From Discord to Equilibrium ...

The New York Times

“If the silver-throated mezzo-soprano Joyce DiDonato wants to sing glorious music by Purcell and Handel, I’m easy. Any old pretext will do. The pretext on Thursday at Carnegie Hall was “In War and Peace,” a well-traveled, predominantly Baroque program with the early-music band Il Pomo d’Oro, which has already been released on disc by Erato.

Ms. DiDonato has a lot on her mind, which she alluded to in a program note, a form letter stuffed into the booklet and a little talk at evening’s end. War and peace, all this made abundantly clear, are also to be taken metaphorically as emotional states in a journey from discord to harmony, from chaos to serenity …
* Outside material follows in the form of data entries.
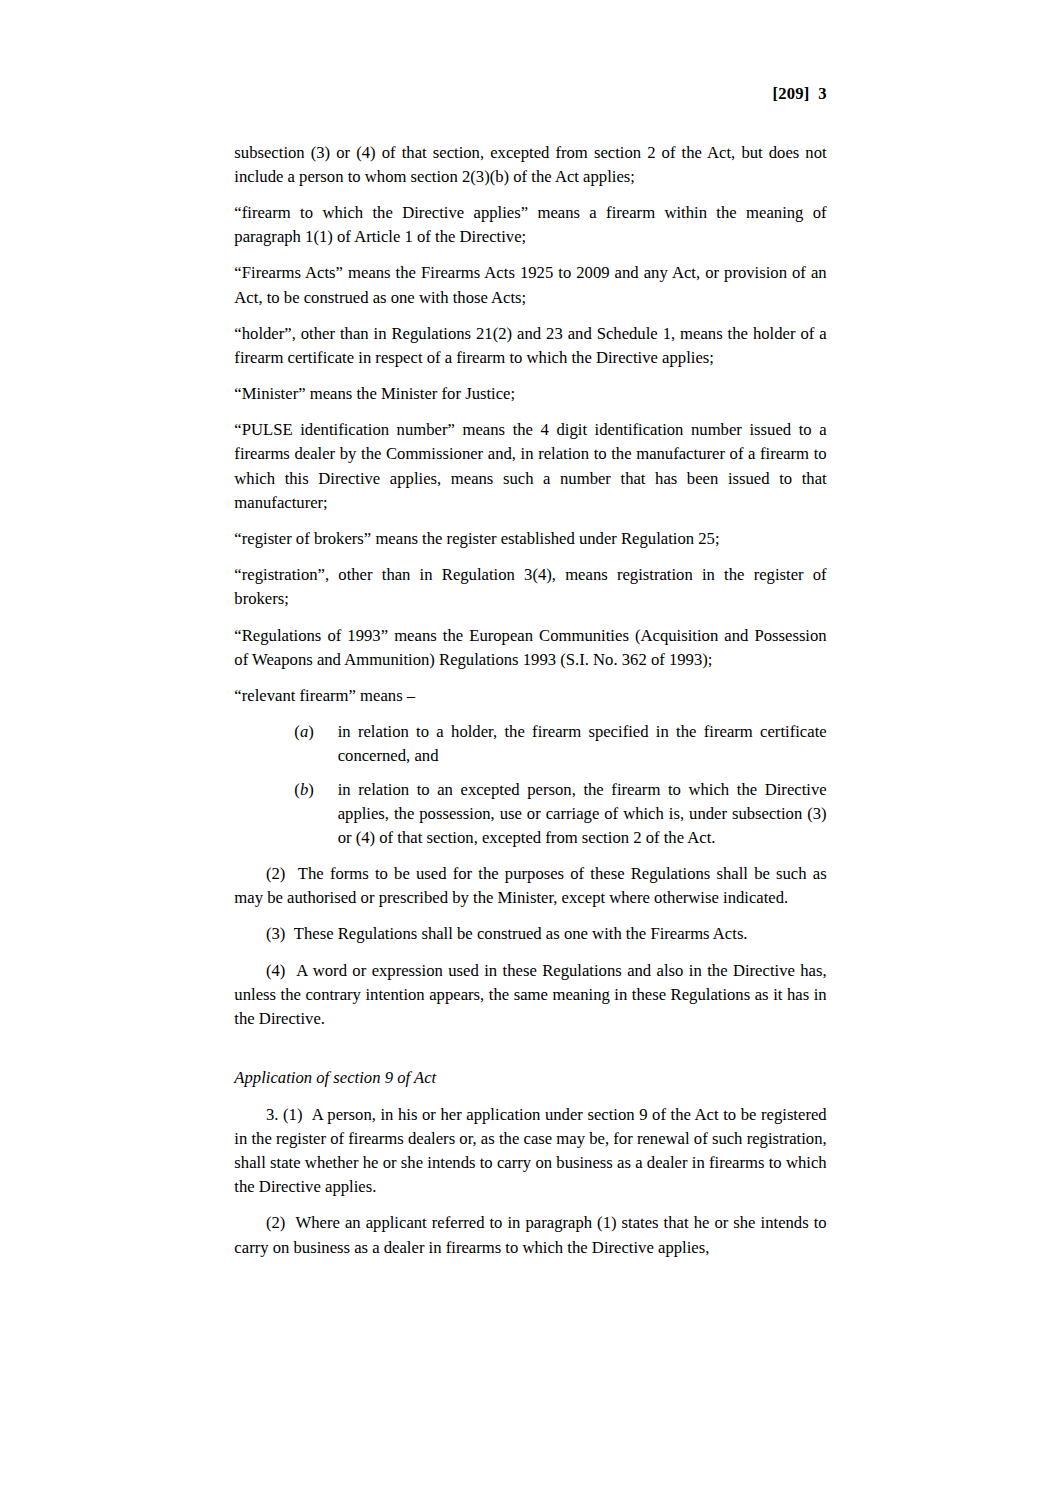[209] 3
subsection (3) or (4) of that section, excepted from section 2 of the Act, but does not include a person to whom section 2(3)(b) of the Act applies;
“firearm to which the Directive applies” means a firearm within the meaning of paragraph 1(1) of Article 1 of the Directive;
“Firearms Acts” means the Firearms Acts 1925 to 2009 and any Act, or provision of an Act, to be construed as one with those Acts;
“holder”, other than in Regulations 21(2) and 23 and Schedule 1, means the holder of a firearm certificate in respect of a firearm to which the Directive applies;
“Minister” means the Minister for Justice;
“PULSE identification number” means the 4 digit identification number issued to a firearms dealer by the Commissioner and, in relation to the manufacturer of a firearm to which this Directive applies, means such a number that has been issued to that manufacturer;
“register of brokers” means the register established under Regulation 25;
“registration”, other than in Regulation 3(4), means registration in the register of brokers;
“Regulations of 1993” means the European Communities (Acquisition and Possession of Weapons and Ammunition) Regulations 1993 (S.I. No. 362 of 1993);
“relevant firearm” means –
(a) in relation to a holder, the firearm specified in the firearm certificate concerned, and
(b) in relation to an excepted person, the firearm to which the Directive applies, the possession, use or carriage of which is, under subsection (3) or (4) of that section, excepted from section 2 of the Act.
(2) The forms to be used for the purposes of these Regulations shall be such as may be authorised or prescribed by the Minister, except where otherwise indicated.
(3) These Regulations shall be construed as one with the Firearms Acts.
(4) A word or expression used in these Regulations and also in the Directive has, unless the contrary intention appears, the same meaning in these Regulations as it has in the Directive.
Application of section 9 of Act
3. (1) A person, in his or her application under section 9 of the Act to be registered in the register of firearms dealers or, as the case may be, for renewal of such registration, shall state whether he or she intends to carry on business as a dealer in firearms to which the Directive applies.
(2) Where an applicant referred to in paragraph (1) states that he or she intends to carry on business as a dealer in firearms to which the Directive applies,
Musically, for example, Handel’s sublime aria “Lascia ch’io pianga” (from “Rinaldo”) might seem peace itself to anyone unaware that its singer is being held captive by a sorceress. Happily, matters were somewhat clarified by projected titles and by heavy doses of theatricality — lighting effects, video backdrops, costume changes, even rudimentary dance (Manuel Palazzo) — with Ms. DiDonato listed as executive producer and Ralf Pleger as director …
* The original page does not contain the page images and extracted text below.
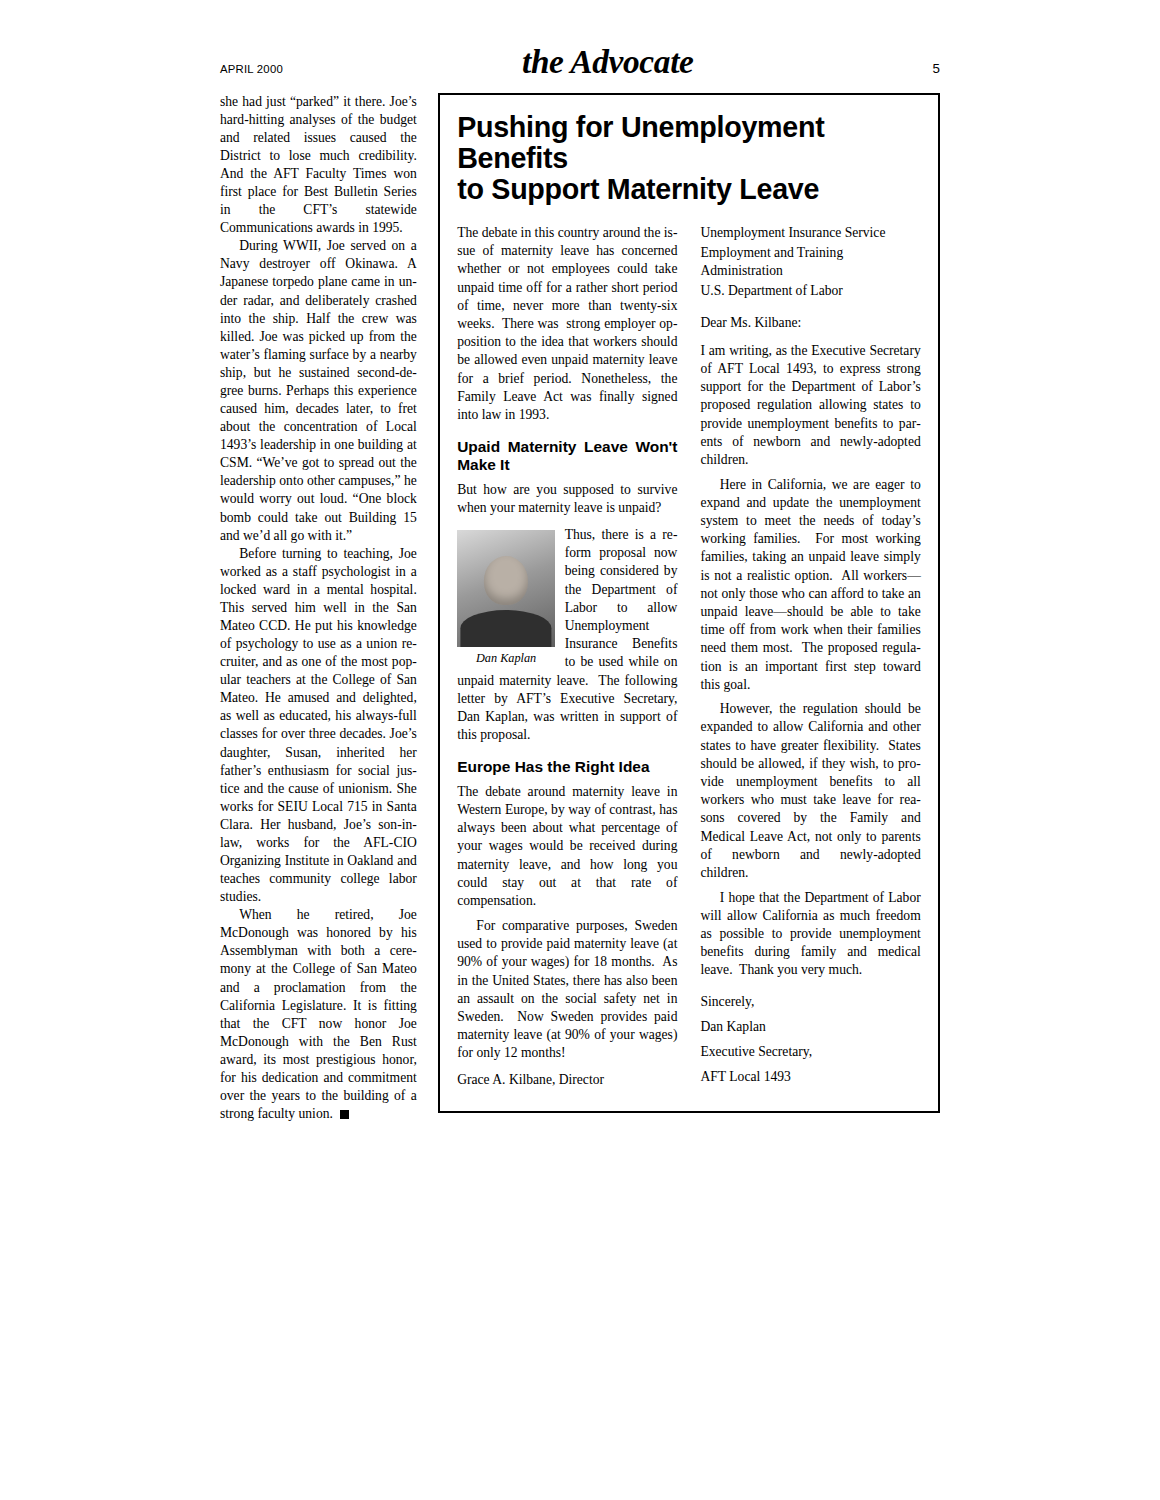April 2000
the Advocate
5
she had just “parked” it there. Joe’s hard-hitting analyses of the budget and related issues caused the District to lose much credibility. And the AFT Faculty Times won first place for Best Bulletin Series in the CFT’s statewide Communications awards in 1995.
During WWII, Joe served on a Navy destroyer off Okinawa. A Japanese torpedo plane came in under radar, and deliberately crashed into the ship. Half the crew was killed. Joe was picked up from the water’s flaming surface by a nearby ship, but he sustained second-degree burns. Perhaps this experience caused him, decades later, to fret about the concentration of Local 1493’s leadership in one building at CSM. “We’ve got to spread out the leadership onto other campuses,” he would worry out loud. “One block bomb could take out Building 15 and we’d all go with it.”
Before turning to teaching, Joe worked as a staff psychologist in a locked ward in a mental hospital. This served him well in the San Mateo CCD. He put his knowledge of psychology to use as a union recruiter, and as one of the most popular teachers at the College of San Mateo. He amused and delighted, as well as educated, his always-full classes for over three decades. Joe’s daughter, Susan, inherited her father’s enthusiasm for social justice and the cause of unionism. She works for SEIU Local 715 in Santa Clara. Her husband, Joe’s son-in-law, works for the AFL-CIO Organizing Institute in Oakland and teaches community college labor studies.
When he retired, Joe McDonough was honored by his Assemblyman with both a ceremony at the College of San Mateo and a proclamation from the California Legislature. It is fitting that the CFT now honor Joe McDonough with the Ben Rust award, its most prestigious honor, for his dedication and commitment over the years to the building of a strong faculty union.
Pushing for Unemployment Benefits
to Support Maternity Leave
The debate in this country around the issue of maternity leave has concerned whether or not employees could take unpaid time off for a rather short period of time, never more than twenty-six weeks. There was strong employer opposition to the idea that workers should be allowed even unpaid maternity leave for a brief period. Nonetheless, the Family Leave Act was finally signed into law in 1993.
Upaid Maternity Leave Won't Make It
But how are you supposed to survive when your maternity leave is unpaid?
Dan Kaplan
Thus, there is a reform proposal now being considered by the Department of Labor to allow Unemployment Insurance Benefits to be used while on unpaid maternity leave. The following letter by AFT’s Executive Secretary, Dan Kaplan, was written in support of this proposal.
Europe Has the Right Idea
The debate around maternity leave in Western Europe, by way of contrast, has always been about what percentage of your wages would be received during maternity leave, and how long you could stay out at that rate of compensation.
For comparative purposes, Sweden used to provide paid maternity leave (at 90% of your wages) for 18 months. As in the United States, there has also been an assault on the social safety net in Sweden. Now Sweden provides paid maternity leave (at 90% of your wages) for only 12 months!
Grace A. Kilbane, Director
Unemployment Insurance Service
Employment and Training Administration
U.S. Department of Labor
Dear Ms. Kilbane:
I am writing, as the Executive Secretary of AFT Local 1493, to express strong support for the Department of Labor’s proposed regulation allowing states to provide unemployment benefits to parents of newborn and newly-adopted children.
Here in California, we are eager to expand and update the unemployment system to meet the needs of today’s working families. For most working families, taking an unpaid leave simply is not a realistic option. All workers—not only those who can afford to take an unpaid leave—should be able to take time off from work when their families need them most. The proposed regulation is an important first step toward this goal.
However, the regulation should be expanded to allow California and other states to have greater flexibility. States should be allowed, if they wish, to provide unemployment benefits to all workers who must take leave for reasons covered by the Family and Medical Leave Act, not only to parents of newborn and newly-adopted children.
I hope that the Department of Labor will allow California as much freedom as possible to provide unemployment benefits during family and medical leave. Thank you very much.
Sincerely,
Dan Kaplan
Executive Secretary,
AFT Local 1493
Ms. DiDonato’s burnished tone, especially in Purcell’s incomparably moving lament “When I am laid in earth” (from “Dido and Aeneas”), and blazing coloratura, especially in Niccolò Jommelli’s spitfire aria “Par che di giubilo” (from “Attilio Regolo”), carried most of the freight dramatically as well as musically. The Jommelli was repeated in part as an encore, and here the projected fireworks seemed just right.”